:: The request ::
Duplicate the lines below exactly, everything from the line containing "common name: Prairie sagewort" down to the line containing "common name: Moneywort", with both of those lines included.

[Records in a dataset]
•••
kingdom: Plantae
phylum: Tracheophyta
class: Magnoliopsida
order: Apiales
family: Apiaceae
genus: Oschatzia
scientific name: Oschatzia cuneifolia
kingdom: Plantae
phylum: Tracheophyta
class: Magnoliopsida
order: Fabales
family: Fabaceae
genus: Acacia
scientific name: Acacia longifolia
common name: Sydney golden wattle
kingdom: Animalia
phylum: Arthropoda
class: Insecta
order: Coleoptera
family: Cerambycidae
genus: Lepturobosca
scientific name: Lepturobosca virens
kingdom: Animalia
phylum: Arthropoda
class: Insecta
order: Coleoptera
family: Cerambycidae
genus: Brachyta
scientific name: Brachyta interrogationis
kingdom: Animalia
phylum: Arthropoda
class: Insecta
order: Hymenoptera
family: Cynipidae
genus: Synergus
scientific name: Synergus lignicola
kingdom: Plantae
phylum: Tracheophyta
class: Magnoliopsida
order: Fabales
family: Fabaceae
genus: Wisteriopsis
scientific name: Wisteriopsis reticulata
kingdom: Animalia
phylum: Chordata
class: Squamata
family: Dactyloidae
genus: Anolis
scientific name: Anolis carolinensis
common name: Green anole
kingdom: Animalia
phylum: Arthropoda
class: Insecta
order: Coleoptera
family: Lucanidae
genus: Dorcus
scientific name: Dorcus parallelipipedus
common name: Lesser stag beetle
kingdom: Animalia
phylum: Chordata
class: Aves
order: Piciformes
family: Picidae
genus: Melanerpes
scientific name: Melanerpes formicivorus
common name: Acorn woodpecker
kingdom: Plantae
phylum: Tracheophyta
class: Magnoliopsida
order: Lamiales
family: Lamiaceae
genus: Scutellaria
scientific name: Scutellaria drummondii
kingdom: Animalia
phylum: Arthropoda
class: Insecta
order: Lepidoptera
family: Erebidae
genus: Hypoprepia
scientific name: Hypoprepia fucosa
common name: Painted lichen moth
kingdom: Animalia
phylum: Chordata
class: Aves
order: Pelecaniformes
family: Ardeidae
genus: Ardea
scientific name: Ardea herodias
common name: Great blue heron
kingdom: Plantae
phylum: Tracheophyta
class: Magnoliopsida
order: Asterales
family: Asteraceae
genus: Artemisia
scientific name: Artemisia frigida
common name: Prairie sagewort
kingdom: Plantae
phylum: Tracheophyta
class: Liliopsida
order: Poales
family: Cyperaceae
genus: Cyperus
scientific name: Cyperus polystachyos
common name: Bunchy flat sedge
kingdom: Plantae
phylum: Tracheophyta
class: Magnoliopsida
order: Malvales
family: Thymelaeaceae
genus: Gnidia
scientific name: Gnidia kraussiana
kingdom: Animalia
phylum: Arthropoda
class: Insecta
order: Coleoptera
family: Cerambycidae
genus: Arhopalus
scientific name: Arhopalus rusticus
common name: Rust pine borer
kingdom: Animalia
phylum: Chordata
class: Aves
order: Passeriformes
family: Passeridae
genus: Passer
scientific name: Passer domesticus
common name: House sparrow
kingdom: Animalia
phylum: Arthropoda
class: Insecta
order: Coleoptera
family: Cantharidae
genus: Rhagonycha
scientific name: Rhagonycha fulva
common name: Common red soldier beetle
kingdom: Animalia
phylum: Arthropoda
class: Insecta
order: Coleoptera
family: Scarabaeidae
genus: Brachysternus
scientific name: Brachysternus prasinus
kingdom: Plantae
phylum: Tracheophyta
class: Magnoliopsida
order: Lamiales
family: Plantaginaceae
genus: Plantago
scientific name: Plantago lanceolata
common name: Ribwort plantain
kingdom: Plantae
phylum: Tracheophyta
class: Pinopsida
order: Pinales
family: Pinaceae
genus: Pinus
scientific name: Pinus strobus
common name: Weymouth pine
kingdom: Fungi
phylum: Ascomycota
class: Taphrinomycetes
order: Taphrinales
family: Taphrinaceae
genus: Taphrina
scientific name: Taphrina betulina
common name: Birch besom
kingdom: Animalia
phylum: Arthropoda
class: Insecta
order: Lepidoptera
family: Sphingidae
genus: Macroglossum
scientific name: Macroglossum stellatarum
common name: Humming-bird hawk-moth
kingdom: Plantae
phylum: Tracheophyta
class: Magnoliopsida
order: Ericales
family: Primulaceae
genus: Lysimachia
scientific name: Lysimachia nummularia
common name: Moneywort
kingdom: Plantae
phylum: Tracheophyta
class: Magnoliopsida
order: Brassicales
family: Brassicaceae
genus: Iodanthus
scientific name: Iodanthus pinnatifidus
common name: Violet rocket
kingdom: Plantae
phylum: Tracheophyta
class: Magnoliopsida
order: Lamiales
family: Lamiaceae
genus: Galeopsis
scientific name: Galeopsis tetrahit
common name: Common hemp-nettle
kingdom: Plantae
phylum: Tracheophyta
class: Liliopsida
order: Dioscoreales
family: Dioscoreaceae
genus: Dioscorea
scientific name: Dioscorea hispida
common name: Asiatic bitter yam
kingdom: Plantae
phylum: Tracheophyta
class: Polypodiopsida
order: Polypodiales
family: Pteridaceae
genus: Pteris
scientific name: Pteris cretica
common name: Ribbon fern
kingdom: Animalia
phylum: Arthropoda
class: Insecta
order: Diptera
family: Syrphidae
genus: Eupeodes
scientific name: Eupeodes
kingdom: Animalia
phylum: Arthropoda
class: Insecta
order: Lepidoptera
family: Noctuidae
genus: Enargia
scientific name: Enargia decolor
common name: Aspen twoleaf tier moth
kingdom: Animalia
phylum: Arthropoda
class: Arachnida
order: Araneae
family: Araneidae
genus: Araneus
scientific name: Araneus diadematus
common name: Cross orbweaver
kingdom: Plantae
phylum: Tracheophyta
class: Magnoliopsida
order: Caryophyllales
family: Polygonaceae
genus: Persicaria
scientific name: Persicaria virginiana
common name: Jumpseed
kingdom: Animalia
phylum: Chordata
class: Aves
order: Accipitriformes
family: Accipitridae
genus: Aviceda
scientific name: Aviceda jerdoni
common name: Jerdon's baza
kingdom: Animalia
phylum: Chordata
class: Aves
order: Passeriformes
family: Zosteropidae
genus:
•••
:: Answer ::
common name: Prairie sagewort
kingdom: Plantae
phylum: Tracheophyta
class: Liliopsida
order: Poales
family: Cyperaceae
genus: Cyperus
scientific name: Cyperus polystachyos
common name: Bunchy flat sedge
kingdom: Plantae
phylum: Tracheophyta
class: Magnoliopsida
order: Malvales
family: Thymelaeaceae
genus: Gnidia
scientific name: Gnidia kraussiana
kingdom: Animalia
phylum: Arthropoda
class: Insecta
order: Coleoptera
family: Cerambycidae
genus: Arhopalus
scientific name: Arhopalus rusticus
common name: Rust pine borer
kingdom: Animalia
phylum: Chordata
class: Aves
order: Passeriformes
family: Passeridae
genus: Passer
scientific name: Passer domesticus
common name: House sparrow
kingdom: Animalia
phylum: Arthropoda
class: Insecta
order: Coleoptera
family: Cantharidae
genus: Rhagonycha
scientific name: Rhagonycha fulva
common name: Common red soldier beetle
kingdom: Animalia
phylum: Arthropoda
class: Insecta
order: Coleoptera
family: Scarabaeidae
genus: Brachysternus
scientific name: Brachysternus prasinus
kingdom: Plantae
phylum: Tracheophyta
class: Magnoliopsida
order: Lamiales
family: Plantaginaceae
genus: Plantago
scientific name: Plantago lanceolata
common name: Ribwort plantain
kingdom: Plantae
phylum: Tracheophyta
class: Pinopsida
order: Pinales
family: Pinaceae
genus: Pinus
scientific name: Pinus strobus
common name: Weymouth pine
kingdom: Fungi
phylum: Ascomycota
class: Taphrinomycetes
order: Taphrinales
family: Taphrinaceae
genus: Taphrina
scientific name: Taphrina betulina
common name: Birch besom
kingdom: Animalia
phylum: Arthropoda
class: Insecta
order: Lepidoptera
family: Sphingidae
genus: Macroglossum
scientific name: Macroglossum stellatarum
common name: Humming-bird hawk-moth
kingdom: Plantae
phylum: Tracheophyta
class: Magnoliopsida
order: Ericales
family: Primulaceae
genus: Lysimachia
scientific name: Lysimachia nummularia
common name: Moneywort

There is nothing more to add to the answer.